### PETUNJUK TUGAS
Tolong tuliskan ulang persis bagian artikel tentang partenogenesis di bawah, mulai dari "Sebelumnya, partenogenesis disebutkan" sampai dengan "yang telah dilaporkan.".

### BAGIAN DOKUMEN
##############################
Kamis, 24 April 2014

Artikel: perkembangbiakan aseksual, partenogenesis

Partenogenesis = virgin birth, merupakan salah satu pola reproduksi yang tidak melibatkan sperma.
Sebelumnya, partenogenesis disebutkan sebagai bagian dari pola reproduksi aseksual dan juga kadang dikelompokkan sebagai pola reproduksi tanpa melalui fertilisasi. Disebut aseksual karena tidak melibatkan aktifitas seks dalam kategori "mounting". Secara populer, kegiatan seks selalu dikaitkan dengan mounting. Disebut tanpa fertilisasi karena istilah umum fertilisasi mengacu pada masuknya sperma ke dalam dalam telur yang kemudian dilanjutkan dengan penggabungan material inti.
Sebagian besar partenogenesis terjadi pada tanaman dan pada kelompok avertebrata, sedangkan  pada vertebrata ditemukan hanya pada beberapa spesies saja, yaitu sekitar 70 spesies yang telah dilaporkan.
##############################
### Entri data yang terkumpul

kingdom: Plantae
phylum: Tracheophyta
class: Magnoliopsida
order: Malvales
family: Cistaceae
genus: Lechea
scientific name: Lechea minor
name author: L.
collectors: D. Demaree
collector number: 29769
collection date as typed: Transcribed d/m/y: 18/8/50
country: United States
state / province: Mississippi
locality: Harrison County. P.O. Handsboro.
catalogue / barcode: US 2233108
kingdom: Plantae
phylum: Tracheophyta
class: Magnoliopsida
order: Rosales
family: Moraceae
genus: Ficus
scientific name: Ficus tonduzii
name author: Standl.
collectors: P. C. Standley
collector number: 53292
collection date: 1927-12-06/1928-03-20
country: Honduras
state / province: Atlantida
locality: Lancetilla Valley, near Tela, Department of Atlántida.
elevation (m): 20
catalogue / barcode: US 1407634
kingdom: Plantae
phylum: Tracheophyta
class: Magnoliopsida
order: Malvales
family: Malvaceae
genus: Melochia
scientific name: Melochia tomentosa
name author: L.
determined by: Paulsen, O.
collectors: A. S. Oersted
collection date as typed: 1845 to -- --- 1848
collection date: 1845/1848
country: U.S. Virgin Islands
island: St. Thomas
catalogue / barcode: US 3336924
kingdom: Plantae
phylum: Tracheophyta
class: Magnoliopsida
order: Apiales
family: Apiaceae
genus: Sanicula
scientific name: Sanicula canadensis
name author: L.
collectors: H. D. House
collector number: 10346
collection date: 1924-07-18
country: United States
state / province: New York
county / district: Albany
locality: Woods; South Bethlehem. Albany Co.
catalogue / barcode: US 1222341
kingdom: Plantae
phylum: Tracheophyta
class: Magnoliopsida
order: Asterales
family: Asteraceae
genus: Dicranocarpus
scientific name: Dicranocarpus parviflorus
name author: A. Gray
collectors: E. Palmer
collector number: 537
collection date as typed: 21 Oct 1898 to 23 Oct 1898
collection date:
##############################
### JAWABAN DI BAWAH
Sebelumnya, partenogenesis disebutkan sebagai bagian dari pola reproduksi aseksual dan juga kadang dikelompokkan sebagai pola reproduksi tanpa melalui fertilisasi. Disebut aseksual karena tidak melibatkan aktifitas seks dalam kategori "mounting". Secara populer, kegiatan seks selalu dikaitkan dengan mounting. Disebut tanpa fertilisasi karena istilah umum fertilisasi mengacu pada masuknya sperma ke dalam dalam telur yang kemudian dilanjutkan dengan penggabungan material inti.
Sebagian besar partenogenesis terjadi pada tanaman dan pada kelompok avertebrata, sedangkan  pada vertebrata ditemukan hanya pada beberapa spesies saja, yaitu sekitar 70 spesies yang telah dilaporkan.